▶ _WORK ORDER 1_
Find every line in the listing below that contains the word "Agustus", matching case exactly, and copy each one.

▶ _EXTRACT TO READ_
────────

| |
|
If this is your first visit, be sure to check out the FAQ by clicking the link above.
You may have to register before you can post: click the register link above to proceed.
To start viewing messages, select the forum that you want to visit from the selection below.
|
 |

02-05-12, 12:17
|
|
Registered User
|
|
Join Date: Feb 2012
Posts: 7
|
|
|
Delete Duplicate Records-without primary key
|
|
Hi All ,
I want to delete the duplicate record from a table keeping 1 record aside.
my base table is-info
id name class
2 abc 6a
3 abc 6a
4 abc 6a
1 abc 6a
2 abc 6a
4 abc 6a
4 abc 6a
3 abc 6a
3 abc 6a
1 abc 6a
2 abc 6a
5 abc 6a
id-int
name-text
class-varchar
(there is no primary key in this table)
Now i want the result in following way:
id name class
2 abc 6a
3 abc 6a
4 abc 6a
1 abc 6a
I have tried the following query and its running fine but its not a dynamic stuff.

────────

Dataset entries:
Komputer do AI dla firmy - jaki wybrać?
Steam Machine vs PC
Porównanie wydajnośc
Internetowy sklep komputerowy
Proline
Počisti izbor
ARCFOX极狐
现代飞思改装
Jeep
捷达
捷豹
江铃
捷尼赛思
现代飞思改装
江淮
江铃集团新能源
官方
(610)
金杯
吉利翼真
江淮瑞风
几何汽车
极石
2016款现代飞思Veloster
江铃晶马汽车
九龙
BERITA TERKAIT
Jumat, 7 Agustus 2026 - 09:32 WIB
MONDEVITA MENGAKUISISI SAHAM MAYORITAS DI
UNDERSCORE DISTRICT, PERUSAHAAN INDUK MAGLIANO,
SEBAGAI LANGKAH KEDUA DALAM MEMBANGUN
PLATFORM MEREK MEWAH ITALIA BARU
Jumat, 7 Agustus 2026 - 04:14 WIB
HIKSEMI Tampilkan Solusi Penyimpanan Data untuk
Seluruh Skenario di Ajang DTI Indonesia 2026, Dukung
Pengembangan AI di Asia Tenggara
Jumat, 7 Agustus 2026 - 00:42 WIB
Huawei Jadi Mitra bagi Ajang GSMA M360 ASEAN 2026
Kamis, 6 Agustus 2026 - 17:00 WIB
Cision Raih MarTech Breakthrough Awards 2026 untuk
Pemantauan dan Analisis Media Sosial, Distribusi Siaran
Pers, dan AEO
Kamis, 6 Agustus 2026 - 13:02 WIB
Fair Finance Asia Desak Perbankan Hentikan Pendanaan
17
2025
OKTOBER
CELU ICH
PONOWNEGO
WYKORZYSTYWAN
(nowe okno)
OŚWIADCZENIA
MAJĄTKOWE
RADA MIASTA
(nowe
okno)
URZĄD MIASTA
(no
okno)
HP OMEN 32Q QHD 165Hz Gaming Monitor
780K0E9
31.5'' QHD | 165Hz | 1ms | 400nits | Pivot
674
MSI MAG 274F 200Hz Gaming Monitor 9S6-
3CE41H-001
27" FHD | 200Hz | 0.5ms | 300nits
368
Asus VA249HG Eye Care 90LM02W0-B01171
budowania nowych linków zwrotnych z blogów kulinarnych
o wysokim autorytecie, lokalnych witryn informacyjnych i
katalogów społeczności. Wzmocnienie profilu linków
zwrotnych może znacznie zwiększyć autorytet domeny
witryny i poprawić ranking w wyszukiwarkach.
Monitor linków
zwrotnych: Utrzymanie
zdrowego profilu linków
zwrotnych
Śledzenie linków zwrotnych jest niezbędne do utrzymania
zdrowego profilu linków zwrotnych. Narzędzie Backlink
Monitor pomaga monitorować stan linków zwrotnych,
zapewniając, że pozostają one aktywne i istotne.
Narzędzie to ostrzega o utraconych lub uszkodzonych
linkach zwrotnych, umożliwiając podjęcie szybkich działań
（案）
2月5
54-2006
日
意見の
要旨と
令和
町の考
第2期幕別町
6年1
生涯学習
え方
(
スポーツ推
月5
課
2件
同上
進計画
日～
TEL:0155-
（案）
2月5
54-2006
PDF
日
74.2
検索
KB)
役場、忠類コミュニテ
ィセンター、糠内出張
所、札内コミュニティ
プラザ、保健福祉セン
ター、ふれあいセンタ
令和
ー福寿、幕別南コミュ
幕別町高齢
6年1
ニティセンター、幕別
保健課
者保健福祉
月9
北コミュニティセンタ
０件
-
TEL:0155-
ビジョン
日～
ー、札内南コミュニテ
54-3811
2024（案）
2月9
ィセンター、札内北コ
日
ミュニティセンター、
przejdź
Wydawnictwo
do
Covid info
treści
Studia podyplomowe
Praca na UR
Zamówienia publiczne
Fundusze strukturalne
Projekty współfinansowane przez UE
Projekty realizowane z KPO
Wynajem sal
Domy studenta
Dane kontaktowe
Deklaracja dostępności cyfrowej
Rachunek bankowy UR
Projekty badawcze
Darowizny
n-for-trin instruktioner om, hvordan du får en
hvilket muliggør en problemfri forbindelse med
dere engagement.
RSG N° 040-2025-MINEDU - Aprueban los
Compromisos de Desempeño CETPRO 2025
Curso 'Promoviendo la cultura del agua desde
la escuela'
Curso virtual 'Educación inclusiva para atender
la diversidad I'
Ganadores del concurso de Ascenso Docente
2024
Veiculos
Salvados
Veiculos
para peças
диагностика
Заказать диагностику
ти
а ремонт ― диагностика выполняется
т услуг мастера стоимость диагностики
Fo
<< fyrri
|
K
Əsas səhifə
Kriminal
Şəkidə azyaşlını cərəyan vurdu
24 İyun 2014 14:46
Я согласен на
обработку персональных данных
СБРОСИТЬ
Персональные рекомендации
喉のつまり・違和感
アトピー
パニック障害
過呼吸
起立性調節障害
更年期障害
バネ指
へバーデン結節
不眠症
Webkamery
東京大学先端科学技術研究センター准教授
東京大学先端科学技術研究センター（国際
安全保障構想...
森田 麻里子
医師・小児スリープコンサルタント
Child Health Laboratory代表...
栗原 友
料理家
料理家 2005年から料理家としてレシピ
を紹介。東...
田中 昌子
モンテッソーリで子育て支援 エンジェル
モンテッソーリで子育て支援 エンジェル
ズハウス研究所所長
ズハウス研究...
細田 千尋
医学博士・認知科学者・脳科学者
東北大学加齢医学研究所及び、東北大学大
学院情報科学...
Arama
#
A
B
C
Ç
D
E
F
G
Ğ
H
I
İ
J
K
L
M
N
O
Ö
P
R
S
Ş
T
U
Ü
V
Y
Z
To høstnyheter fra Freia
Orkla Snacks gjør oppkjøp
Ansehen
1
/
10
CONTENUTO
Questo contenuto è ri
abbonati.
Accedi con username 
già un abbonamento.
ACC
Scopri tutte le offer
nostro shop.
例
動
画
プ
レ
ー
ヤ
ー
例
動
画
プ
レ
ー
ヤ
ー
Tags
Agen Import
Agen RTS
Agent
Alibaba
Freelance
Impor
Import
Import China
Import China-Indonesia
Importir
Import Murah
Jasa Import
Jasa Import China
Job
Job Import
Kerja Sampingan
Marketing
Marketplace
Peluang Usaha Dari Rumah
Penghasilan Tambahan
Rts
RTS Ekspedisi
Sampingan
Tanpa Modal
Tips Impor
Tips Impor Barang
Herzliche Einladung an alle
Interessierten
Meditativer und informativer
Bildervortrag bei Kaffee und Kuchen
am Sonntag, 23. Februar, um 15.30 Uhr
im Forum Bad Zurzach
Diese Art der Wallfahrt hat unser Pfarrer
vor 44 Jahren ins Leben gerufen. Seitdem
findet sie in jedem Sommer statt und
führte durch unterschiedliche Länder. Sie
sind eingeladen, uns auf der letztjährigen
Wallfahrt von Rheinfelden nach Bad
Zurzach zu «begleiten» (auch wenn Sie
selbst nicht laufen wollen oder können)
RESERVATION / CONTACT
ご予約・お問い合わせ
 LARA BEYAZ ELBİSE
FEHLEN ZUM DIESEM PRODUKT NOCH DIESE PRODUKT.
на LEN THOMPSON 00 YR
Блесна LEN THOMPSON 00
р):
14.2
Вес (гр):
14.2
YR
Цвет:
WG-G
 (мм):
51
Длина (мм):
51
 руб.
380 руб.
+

────────

▶ _WORK ORDER 2_
In the forum thread about deleting duplicate records, what data type does the poster give for the class column?

▶ _EXERCISE ANSWER 1_
Jumat, 7 Agustus 2026 - 09:32 WIB
Jumat, 7 Agustus 2026 - 04:14 WIB
Jumat, 7 Agustus 2026 - 00:42 WIB
Kamis, 6 Agustus 2026 - 17:00 WIB
Kamis, 6 Agustus 2026 - 13:02 WIB

▶ _EXERCISE ANSWER 2_
Varchar.